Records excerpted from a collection
──────

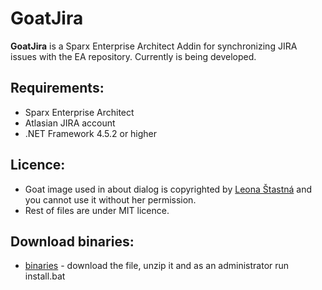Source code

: # GoatJira
**GoatJira** is a Sparx Enterprise Architect Addin for synchronizing JIRA issues with the EA repository. Currently is being developed.

## Requirements:
* Sparx Enterprise Architect
* Atlasian JIRA account
* .NET Framework 4.5.2 or higher

## Licence:
* Goat image used in about dialog is copyrighted by [Leona Štastná](http://www.leona-stastna.cz) and you cannot use it without her permission.
* Rest of files are under MIT licence.

## Download binaries:
* [binaries](http://rydval.cz/tmp/GoatJira.zip) - download the file, unzip it and as an administrator run install.bat
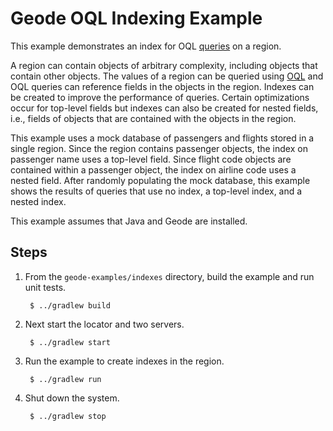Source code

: <!--
Licensed to the Apache Software Foundation (ASF) under one or more
contributor license agreements.  See the NOTICE file distributed with
this work for additional information regarding copyright ownership.
The ASF licenses this file to You under the Apache License, Version 2.0
(the "License"); you may not use this file except in compliance with
the License.  You may obtain a copy of the License at

     http://www.apache.org/licenses/LICENSE-2.0

Unless required by applicable law or agreed to in writing, software
distributed under the License is distributed on an "AS IS" BASIS,
WITHOUT WARRANTIES OR CONDITIONS OF ANY KIND, either express or implied.
See the License for the specific language governing permissions and
limitations under the License.
-->

# Geode OQL Indexing Example

This example demonstrates an index for OQL
[queries](https://geode.apache.org/docs/guide/11/developing/query_index/query_index.html)
on a region.

A region can contain objects of arbitrary complexity, including objects that contain other objects.
The values of a region can be queried using
[OQL](https://geode.apache.org/docs/guide/11/developing/querying_basics/chapter_overview.html) and
OQL queries can reference fields in the objects in the region. Indexes can be created to improve
the performance of queries. Certain optimizations occur for top-level fields but indexes can also be
created for nested fields, i.e., fields of objects that are contained with the objects in the
region.

This example uses a mock database of passengers and flights stored in a single region. Since the
region contains passenger objects, the index on passenger name uses a top-level field.
Since flight code objects are contained within a passenger object, the index on airline code uses a
nested field. After randomly populating the mock database, this example shows the results of queries
that use no index, a top-level index, and a nested index.

This example assumes that Java and Geode are installed.

## Steps

1. From the `geode-examples/indexes` directory, build the example and
   run unit tests.

        $ ../gradlew build

2. Next start the locator and two servers.

        $ ../gradlew start

3. Run the example to create indexes in the region.

        $ ../gradlew run

4. Shut down the system.

        $ ../gradlew stop
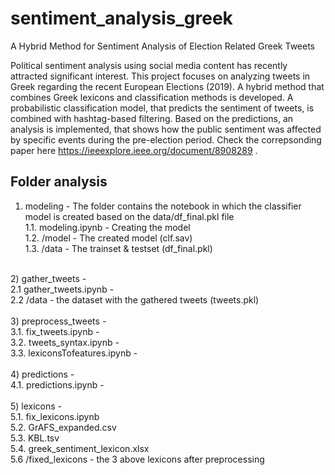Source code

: # sentiment_analysis_greek
A Hybrid Method for Sentiment Analysis of Election Related Greek Tweets

Political sentiment analysis using social media content has recently attracted significant interest. This project focuses on analyzing tweets in Greek regarding the recent European Elections (2019). A hybrid method that combines Greek lexicons and classification methods is developed. A probabilistic classification model, that predicts the sentiment of tweets, is combined with hashtag-based filtering. Based on the predictions, an analysis is implemented, that shows how the public sentiment was affected by specific events during the pre-election period. Check the correpsonding paper here https://ieeexplore.ieee.org/document/8908289 .

## Folder analysis

1) modeling - The folder contains the notebook in which the classifier model is created based on the data/df_final.pkl file <br>
1.1. modeling.ipynb - Creating the model <br>
1.2. /model - The created model (clf.sav) <br>
1.3. /data - The trainset & testset (df_final.pkl)<br>
<br>
2) gather_tweets - <br>
2.1 gather_tweets.ipynb - <br>
2.2 /data - the dataset with the gathered tweets (tweets.pkl)<br>
<br>
3) preprocess_tweets - <br>
3.1. fix_tweets.ipynb - <br>
3.2. tweets_syntax.ipynb - <br>
3.3. lexiconsTofeatures.ipynb - <br>
<br>
4) predictions - <br>
4.1. predictions.ipynb - <br>
<br>
5) lexicons -<br>
5.1. fix_lexicons.ipynb <br>
5.2. GrAFS_expanded.csv <br>
5.3. KBL.tsv <br>
5.4. greek_sentiment_lexicon.xlsx <br>
5.6 /fixed_lexicons - the 3 above lexicons after preprocessing <br>


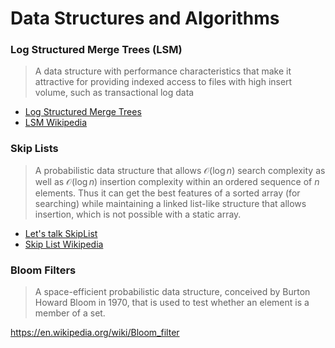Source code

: # Data Structures and Algorithms


### Log Structured Merge Trees (LSM)

> A data structure with performance characteristics that make it attractive for providing indexed access to files with high insert volume, such as transactional log data

- [Log Structured Merge Trees](http://www.benstopford.com/2015/02/14/log-structured-merge-trees/)
- [LSM Wikipedia](https://en.wikipedia.org/wiki/Log-structured_merge-tree)

### Skip Lists

> A probabilistic data structure that allows ${\mathcal {O}}(\log n)$ search complexity as well as ${\mathcal {O}}(\log n)$ insertion complexity within an ordered sequence of $n$ elements. Thus it can get the best features of a sorted array (for searching) while maintaining a linked list-like structure that allows insertion, which is not possible with a static array.

- [Let's talk SkipList](https://ketansingh.me/posts/lets-talk-skiplist/)
- [Skip List Wikipedia](https://en.wikipedia.org/wiki/Skip_list)

### Bloom Filters

> A space-efficient probabilistic data structure, conceived by Burton Howard Bloom in 1970, that is used to test whether an element is a member of a set.

https://en.wikipedia.org/wiki/Bloom_filter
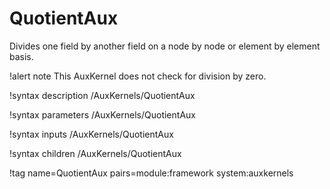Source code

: # QuotientAux

Divides one field by another field on a node by node or element by element basis.

!alert note
This AuxKernel does not check for division by zero.

!syntax description /AuxKernels/QuotientAux

!syntax parameters /AuxKernels/QuotientAux

!syntax inputs /AuxKernels/QuotientAux

!syntax children /AuxKernels/QuotientAux

!tag name=QuotientAux pairs=module:framework system:auxkernels
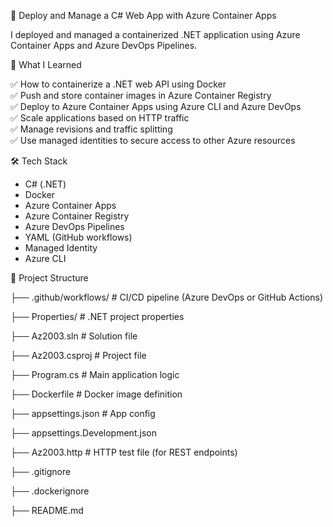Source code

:  🚀 Deploy and Manage a C# Web App with Azure Container Apps

I deployed and managed a containerized .NET application using Azure Container Apps and Azure DevOps Pipelines.

🧠 What I Learned

✅ How to containerize a .NET web API using Docker  
✅ Push and store container images in Azure Container Registry  
✅ Deploy to Azure Container Apps using Azure CLI and Azure DevOps  
✅ Scale applications based on HTTP traffic  
✅ Manage revisions and traffic splitting  
✅ Use managed identities to secure access to other Azure resources  

🛠 Tech Stack

- C# (.NET)
- Docker
- Azure Container Apps
- Azure Container Registry
- Azure DevOps Pipelines
- YAML (GitHub workflows)
- Managed Identity
- Azure CLI

📁 Project Structure

├── .github/workflows/ # CI/CD pipeline (Azure DevOps or GitHub Actions)

├── Properties/ # .NET project properties

├── Az2003.sln # Solution file

├── Az2003.csproj # Project file

├── Program.cs # Main application logic

├── Dockerfile # Docker image definition

├── appsettings.json # App config

├── appsettings.Development.json

├── Az2003.http # HTTP test file (for REST endpoints)

├── .gitignore

├── .dockerignore

├── README.md
































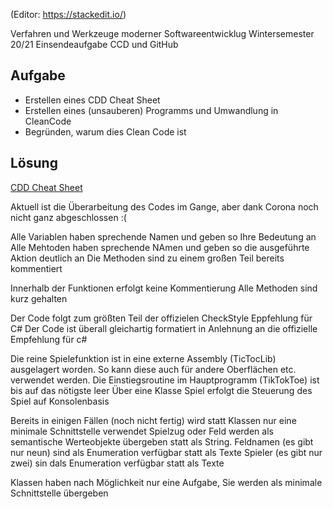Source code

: (Editor: https://stackedit.io/)

Verfahren und Werkzeuge moderner Softwareentwicklug
Wintersemester 20/21
Einsendeaufgabe CCD und GitHub

## Aufgabe

 - Erstellen eines CDD Cheat Sheet 
 - Erstellen eines (unsauberen) Programms und Umwandlung in CleanCode
 - Begründen, warum dies Clean Code ist

## Lösung

[CDD Cheat Sheet ](https://github.com/ChristianKitte/TicTocToe/blob/master/CCD%20Cheat%20Sheet.pdf)

Aktuell ist die Überarbeitung des Codes im Gange, aber dank Corona noch nicht ganz abgeschlossen :(

Alle Variablen haben sprechende Namen und geben so Ihre Bedeutung an
Alle Mehtoden haben sprechende NAmen und geben so die ausgeführte Aktion deutlich an
Die Methoden sind zu einem großen Teil bereits kommentiert

Innerhalb der Funktionen erfolgt keine Kommentierung
Alle Methoden sind kurz gehalten

Der Code folgt zum größten Teil der offizielen CheckStyle Eppfehlung für C#
Der Code ist überall gleichartig formatiert in Anlehnung an die offizielle Empfehlung für c#

Die reine Spielefunktion ist in eine externe Assembly (TicTocLib) ausgelagert worden. So kann diese auch für andere Oberflächen etc. verwendet werden.
Die Einstiegsroutine im Hauptprogramm (TikTokToe) ist bis auf das nötigste leer
Über eine Klasse Spiel erfolgt die Steuerung des Spiel auf Konsolenbasis

Bereits in einigen Fällen (noch nicht fertig) wird statt Klassen nur eine minimale Schnittstelle verwendet
Spielzug oder Feld werden als semantische Werteobjekte übergeben statt als String.
Feldnamen (es gibt nur neun) sind als Enumeration verfügbar statt als Texte
Spieler (es gibt nur zwei) sin dals Enumeration verfügbar statt als Texte 

Klassen haben nach Möglichkeit nur eine Aufgabe, Sie werden als minimale Schnittstelle übergeben



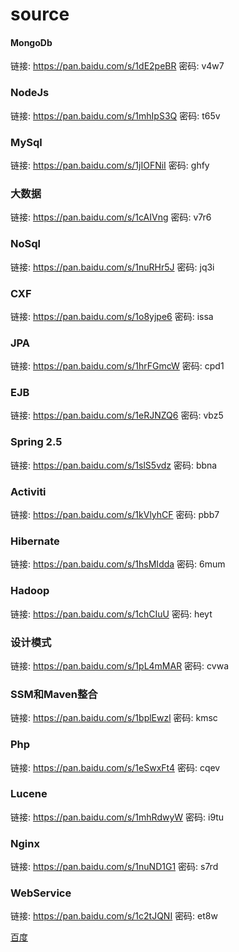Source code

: # source

#### MongoDb

链接: https://pan.baidu.com/s/1dE2peBR 密码: v4w7

### NodeJs

链接: https://pan.baidu.com/s/1mhIpS3Q 密码: t65v

### MySql

链接: https://pan.baidu.com/s/1jIOFNiI 密码: ghfy

### 大数据

链接: https://pan.baidu.com/s/1cAIVng 密码: v7r6

### NoSql

链接: https://pan.baidu.com/s/1nuRHr5J 密码: jq3i

### CXF

链接: https://pan.baidu.com/s/1o8yjpe6 密码: issa

### JPA

链接: https://pan.baidu.com/s/1hrFGmcW 密码: cpd1

### EJB

链接: https://pan.baidu.com/s/1eRJNZQ6 密码: vbz5

### Spring 2.5

链接: https://pan.baidu.com/s/1slS5vdz 密码: bbna

### Activiti

链接: https://pan.baidu.com/s/1kVlyhCF 密码: pbb7

### Hibernate

链接: https://pan.baidu.com/s/1hsMIdda 密码: 6mum

### Hadoop

链接: https://pan.baidu.com/s/1chCIuU 密码: heyt

### 设计模式

链接: https://pan.baidu.com/s/1pL4mMAR 密码: cvwa

### SSM和Maven整合

链接: https://pan.baidu.com/s/1bplEwzl 密码: kmsc

### Php

链接: https://pan.baidu.com/s/1eSwxFt4 密码: cqev

### Lucene

链接: https://pan.baidu.com/s/1mhRdwyW 密码: i9tu

### Nginx

链接: https://pan.baidu.com/s/1nuND1G1 密码: s7rd

### WebService

链接: https://pan.baidu.com/s/1c2tJQNI 密码: et8w

[百度](http://www.baidu.com)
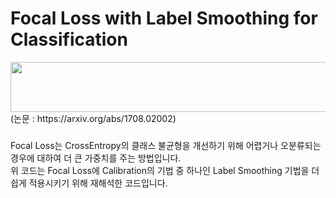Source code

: # Focal Loss with Label Smoothing for Classification

<img src="https://user-images.githubusercontent.com/69945030/217552365-74f1f150-c712-4421-b529-a2d3fbeb1423.png" width="520" height="80">  
(논문 : https://arxiv.org/abs/1708.02002)  

###
Focal Loss는 CrossEntropy의 클래스 불균형을 개선하기 위해 어렵거나 오분류되는 경우에 대하여 더 큰 가중치를 주는 방법입니다.  
위 코드는 Focal Loss에 Calibration의 기법 중 하나인 Label Smoothing 기법을 더 쉽게 적용시키기 위해 재해석한 코드입니다.
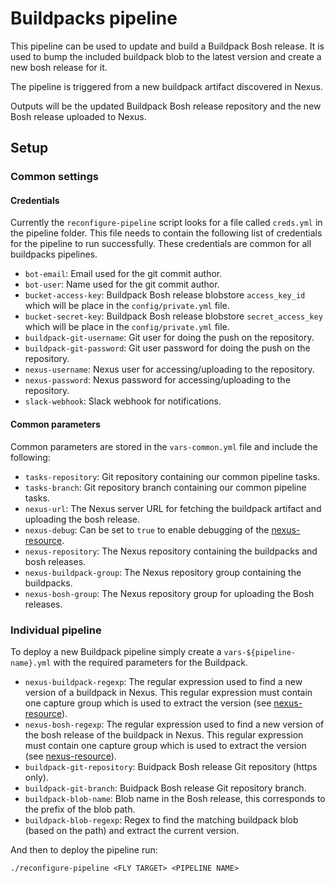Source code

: # Buildpacks pipeline

This pipeline can be used to update and build a Buildpack Bosh release. It is used
to bump the included buildpack blob to the latest version and create a new bosh
release for it.

The pipeline is triggered from a new buildpack artifact discovered in Nexus.

Outputs will be the updated Buildpack Bosh release repository and the new Bosh release
uploaded to Nexus.

## Setup

### Common settings

#### Credentials

Currently the `reconfigure-pipeline` script looks for a file called `creds.yml`
in the pipeline folder. This file needs to contain the following list of credentials
for the pipeline to run successfully. These credentials are common for all buildpacks
pipelines.

* `bot-email`: Email used for the git commit author.
* `bot-user`: Name used for the git commit author.
* `bucket-access-key`: Buildpack Bosh release blobstore `access_key_id` which will
  be place in the `config/private.yml` file.
* `bucket-secret-key`: Buildpack Bosh release blobstore `secret_access_key` which
  will be place in the `config/private.yml` file.
* `buildpack-git-username`: Git user for doing the push on the repository.
* `buildpack-git-password`: Git user password for doing the push on the repository.
* `nexus-username`: Nexus user for accessing/uploading to the repository.
* `nexus-password`: Nexus password for accessing/uploading to the repository.
* `slack-webhook`: Slack webhook for notifications.

#### Common parameters

Common parameters are stored in the `vars-common.yml` file and include the following:

* `tasks-repository`: Git repository containing our common pipeline tasks.
* `tasks-branch`: Git repository branch containing our common pipeline tasks.
* `nexus-url`: The Nexus server URL for fetching the buildpack artifact and uploading
  the bosh release.
* `nexus-debug`: Can be set to `true` to enable debugging of the [nexus-resource](https://github.com/trecnoc/nexus-resource).
* `nexus-repository`: The Nexus repository containing the buildpacks and bosh releases.
* `nexus-buildpack-group`: The Nexus repository group containing the buildpacks.
* `nexus-bosh-group`: The Nexus repository group for uploading the Bosh releases.

### Individual pipeline

To deploy a new Buildpack pipeline simply create a `vars-${pipeline-name}.yml`
with the required parameters for the Buildpack.

* `nexus-buildpack-regexp`: The regular expression used to find a new version of
  a buildpack in Nexus. This regular expression must contain one capture group which
  is used to extract the version (see [nexus-resource](https://github.com/trecnoc/nexus-resource)).
* `nexus-bosh-regexp`: The regular expression used to find a new version of the
  bosh release of the buildpack in Nexus. This regular expression must contain
  one capture group which is used to extract the version (see [nexus-resource](https://github.com/trecnoc/nexus-resource)).
* `buildpack-git-repository`: Buidpack Bosh release Git repository (https only).
* `buildpack-git-branch`: Buidpack Bosh release Git repository branch.
* `buildpack-blob-name`: Blob name in the Bosh release, this corresponds to the
  prefix of the blob path.
* `buildpack-blob-regexp`: Regex to find the matching buildpack blob (based on
  the path) and extract the current version.

And then to deploy the pipeline run:

`./reconfigure-pipeline <FLY TARGET> <PIPELINE NAME>`
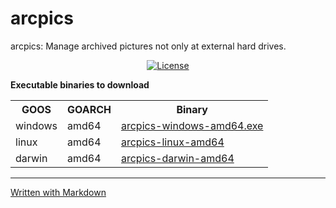 # arcpics
arcpics: Manage archived pictures not only at external hard drives.

<p align="center">

<a href="https://github.com/chlachula/arcpics/blob/main/LICENSE">
   <img alt="License" src="https://shields.io/badge/license-MIT-green" />
</a>

</p>

**Executable binaries to download**
<a name="download"></a>
<table>
<tr><th>GOOS</th><th>GOARCH</th><th>Binary</th></tr>
<tr><td>windows</td><td>amd64</td><td><a href="binary/arcpics-windows-amd64.exe">arcpics-windows-amd64.exe</a></td></tr>
<tr><td>linux</td><td>amd64</td><td><a href="binary/arcpics-linux-amd64">arcpics-linux-amd64</a></td></tr>
<tr><td>darwin</td><td>amd64</td><td><a href="binary/arcpics-darwin-amd64">arcpics-darwin-amd64</a></td></tr>
</table>

***
[Written with Markdown](https://www.markdownguide.org/basic-syntax/)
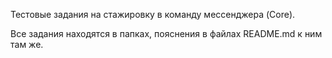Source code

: Тестовые задания на стажировку в команду мессенджера (Core).

Все задания находятся в папках, пояснения в файлах README.md к ним там же.

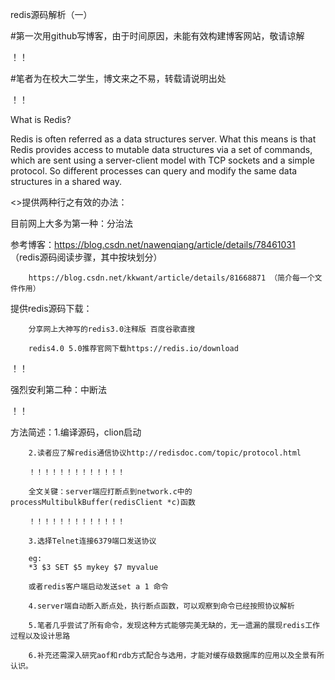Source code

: redis源码解析（一）

#第一次用github写博客，由于时间原因，未能有效构建博客网站，敬请谅解

！！

#笔者为在校大二学生，博文来之不易，转载请说明出处

！！

What is Redis?

Redis is often referred as a data structures server. What this means is that Redis provides access to mutable data structures via a set of commands, which are sent using a server-client model with TCP sockets and a simple protocol. So different processes can query and modify the same data structures in a shared way.

<>提供两种行之有效的办法：

目前网上大多为第一种：分治法

参考博客：https://blog.csdn.net/nawenqiang/article/details/78461031 （redis源码阅读步骤，其中按块划分）

        https://blog.csdn.net/kkwant/article/details/81668871 （简介每一个文件作用）
        
提供redis源码下载：

        分享网上大神写的redis3.0注释版 百度谷歌直搜
        
        redis4.0 5.0推荐官网下载https://redis.io/download
        
！！        

强烈安利第二种：中断法

！！

方法简述：1.编译源码，clion启动

        2.读者应了解redis通信协议http://redisdoc.com/topic/protocol.html
        
        ！！！！！！！！！！！！！
        
        全文关键：server端应打断点到network.c中的processMultibulkBuffer(redisClient *c)函数
        
        ！！！！！！！！！！！！！
        
        3.选择Telnet连接6379端口发送协议
        
        eg:
        *3 $3 SET $5 mykey $7 myvalue
        
        或者redis客户端启动发送set a 1 命令
        
        4.server端自动断入断点处，执行断点函数，可以观察到命令已经按照协议解析
        
        5.笔者几乎尝试了所有命令，发现这种方式能够完美无缺的，无一遗漏的展现redis工作过程以及设计思路
        
        6.补充还需深入研究aof和rdb方式配合与选用，才能对缓存级数据库的应用以及全景有所认识。
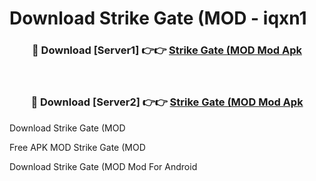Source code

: # Download Strike Gate (MOD - iqxn1



<div align="center">
<h3>🔴 Download [Server1] 👉👉 <a href="https://momento.my/?title=Strike_Gate_(MOD">Strike Gate (MOD Mod Apk</a></h3><br>

<h3>🔴 Download [Server2] 👉👉 <a href="https://momento.my/?title=Strike_Gate_(MOD">Strike Gate (MOD Mod Apk</a></h3>
</div>



Download Strike Gate (MOD 

Free APK MOD Strike Gate (MOD 

Download Strike Gate (MOD Mod For Android
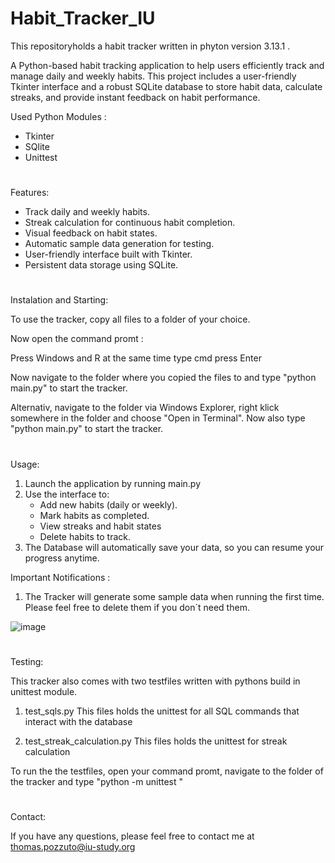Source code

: # Habit_Tracker_IU

This repositoryholds a habit tracker written in phyton version 3.13.1 .

A Python-based habit tracking application to help users efficiently track and manage daily and weekly habits. This project includes a user-friendly Tkinter interface and a robust SQLite database to store habit data, calculate streaks, and provide instant feedback on habit performance.

Used Python Modules :

- Tkinter
- SQlite
- Unittest


#

Features:

 - Track daily and weekly habits.
 - Streak calculation for continuous habit completion.
 - Visual feedback on habit states.
 - Automatic sample data generation for testing.
 - User-friendly interface built with Tkinter.
 - Persistent data storage using SQLite.

#

Instalation and Starting:

To use the tracker, copy all files to a folder of your choice. 

Now open the command promt :

  Press Windows and R at the same time
  type cmd
  press Enter


Now navigate to the folder where you copied the files to and type "python main.py" to start the tracker.

Alternativ, navigate to the folder via Windows Explorer, right klick somewhere in the folder and choose "Open in Terminal". Now also type "python main.py" to start the tracker.

#

Usage:

1. Launch the application by running main.py
2. Use the interface to:
   - Add new habits (daily or weekly).
   - Mark habits as completed.
   - View streaks and habit states
   - Delete habits to track.
3. The Database will automatically save your data, so you can resume your progress anytime.

Important Notifications :
 1. The Tracker will generate some sample data when running the first time. Please feel free to delete them if you don´t need them.


![image](https://github.com/user-attachments/assets/e342aa6e-2367-4c2b-ab75-360a820010e4)


#


Testing:

This tracker also comes with two testfiles written with pythons build in unittest module.

1. test_sqls.py
   This files holds the unittest for all SQL commands that interact with the database
   
2. test_streak_calculation.py
   This files holds the unittest for streak calculation

To run the the testfiles, open your command promt, navigate to the folder of the tracker and type "python -m unittest "

#

Contact:

If you have any questions, please feel free to contact me at thomas.pozzuto@iu-study.org










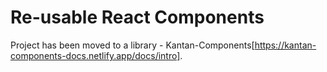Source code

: # Re-usable React Components

Project has been moved to a library - Kantan-Components[https://kantan-components-docs.netlify.app/docs/intro].
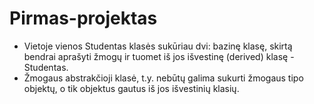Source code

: # Pirmas-projektas
* Vietoje vienos Studentas klasės sukūriau dvi: bazinę klasę, skirtą bendrai aprašyti žmogų ir tuomet iš jos išvestinę (derived) klasę - Studentas.
* Žmogaus abstrakčioji klasė, t.y. nebūtų galima sukurti žmogaus tipo objektų, o tik objektus gautus iš jos išvestinių klasių.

──────

Job: Give the exact lines, and only those, from the line containing "- Persistent data storage using SQLite." through the line containing "This files holds the unittest for streak" in the entries above.

Solution for this task:
 - Persistent data storage using SQLite.

#

Instalation and Starting:

To use the tracker, copy all files to a folder of your choice. 

Now open the command promt :

  Press Windows and R at the same time
  type cmd
  press Enter


Now navigate to the folder where you copied the files to and type "python main.py" to start the tracker.

Alternativ, navigate to the folder via Windows Explorer, right klick somewhere in the folder and choose "Open in Terminal". Now also type "python main.py" to start the tracker.

#

Usage:

1. Launch the application by running main.py
2. Use the interface to:
   - Add new habits (daily or weekly).
   - Mark habits as completed.
   - View streaks and habit states
   - Delete habits to track.
3. The Database will automatically save your data, so you can resume your progress anytime.

Important Notifications :
 1. The Tracker will generate some sample data when running the first time. Please feel free to delete them if you don´t need them.


![image](https://github.com/user-attachments/assets/e342aa6e-2367-4c2b-ab75-360a820010e4)


#


Testing:

This tracker also comes with two testfiles written with pythons build in unittest module.

1. test_sqls.py
   This files holds the unittest for all SQL commands that interact with the database
   
2. test_streak_calculation.py
   This files holds the unittest for streak calculation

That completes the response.